I have a friend who’s a teacher who shared an anecdote that I’ve seen backed up in a lot of think pieces and Medium articles, that Fortnite is this sort of insane craze, kind of similar to how Pokémon was back in the day. And of course, the articles did a great job treating the ups and downs of what this means. The downside means it’s distracting and it’s possibly violent. Maybe not everyone can get involved in it because of those features, so it does isolate some kids, but the people I saw who were able to adapt and roll with it, especially the younger teachers who were able to take on the language present in the game to use it to connect with the students, thought it was a huge, useful tool. So I think that the kids are going to do what the kids are going to do, and it’s on us to try and connect with them and make meaningful experiences out of it and guide them in a positive direction. So I see it as sort of a tool and not really a good or an evil thing.
Do you think people are taking esports more seriously these days? There are scholarships now, and huge prize money. People outside the gaming industry, I mean.
Absolutely. I’m seeing a lot more recognition in general, for the accomplishments of gamers. Long ago, people would look at a competitive gamer in action and ask, "What are they doing?", not really wanting to hear the sincere answer, but I think now that it’s been around for so long, and we’re hearing all these income numbers, the amounts that streamers make and pro gamers make and the prizes they’re competing for, all of a sudden you have [people saying], "How are you doing this? I’m genuinely interested now." I get a lot of my father’s co-workers’ sons’ emails who want to figure out how this is all going down and how they can get involved in it.
What can we expect from the Universal Open Rocket League Grand Finals?

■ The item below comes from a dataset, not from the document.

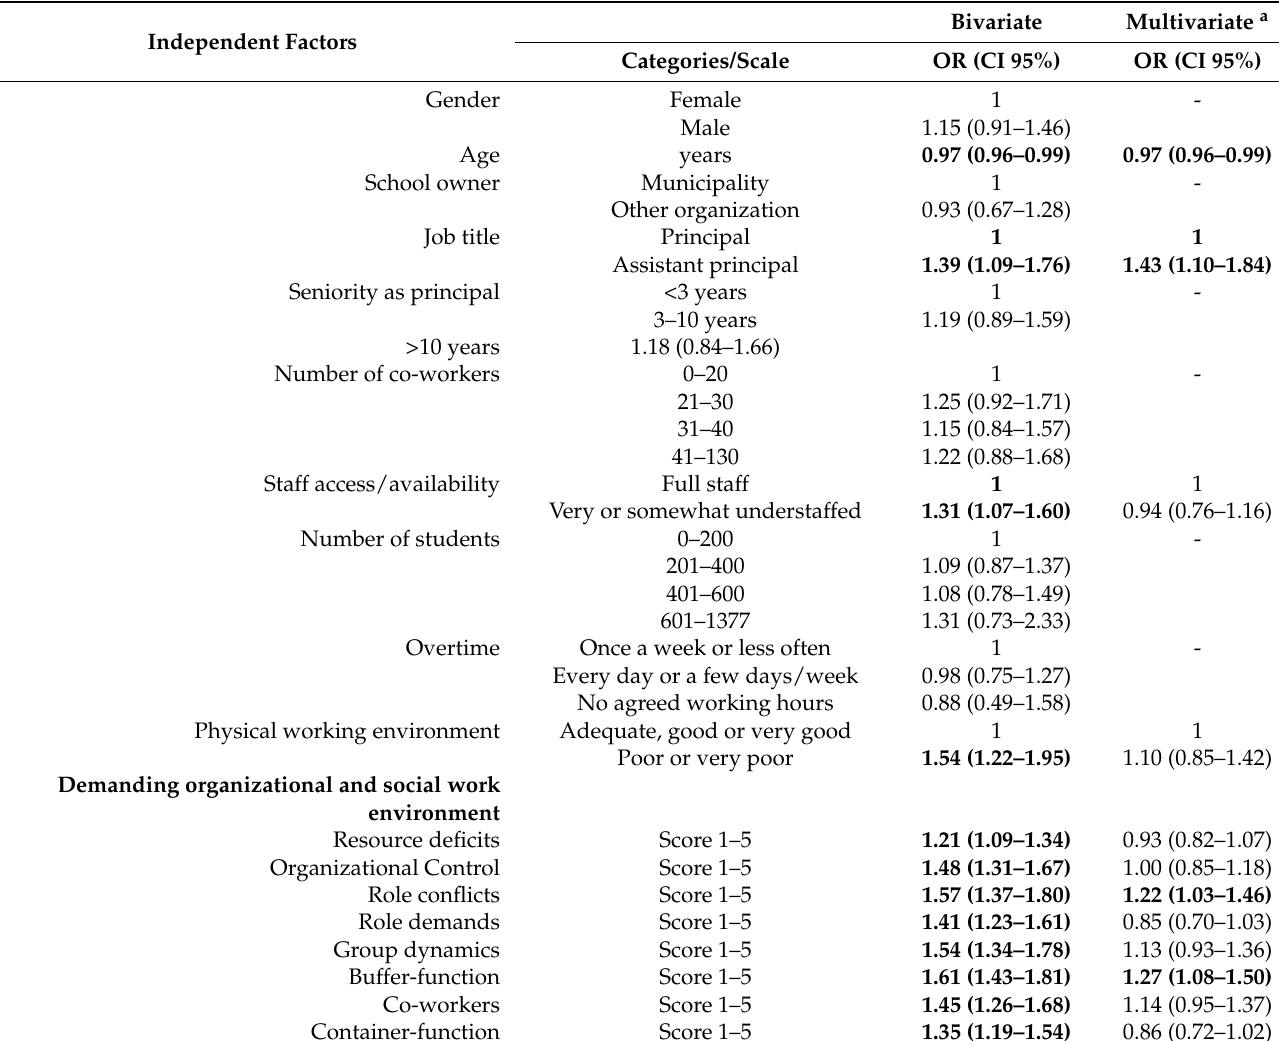
Table 2. Cross-sectional bivariate and multivariate binary logistic regression analysis between occupational factors, gender age, and signs of exhaustion and the dichotomous outcome of intention to change workplace (no vs. yes, probably/yes, definitely) in the total study sample, taking repeated assessments in the years 2018 (N = 984) and 2019 (N = 884) into account. Odds ratio (OR) and 95% confidence intervals (CI) are presented, which in continuous variables (GMSI and KEDS) are associated with a one-unit increase/decrease in mean score on the scale. Results in bold face are statistically significant. Independent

I think what we can expect from the Universal Open Rocket League Grand Finals is going to be a huge showcase of talent from Europe and from North America. And what’s most exciting about this competition is, because it’s two versus two instead of the usual 3v3, a lot of the restraints are off. No one is going to blame anyone here for doing poorly or not getting the win. And so that allows a lot more room for people to be creative and have fun, because there is nothing to lose and everything to gain. So we’re seeing some really creative performances. We’re seeing a lot of personality from the players. And when North America meets Europe, it’s going to be some Rocket League that you don’t get a chance to see very often.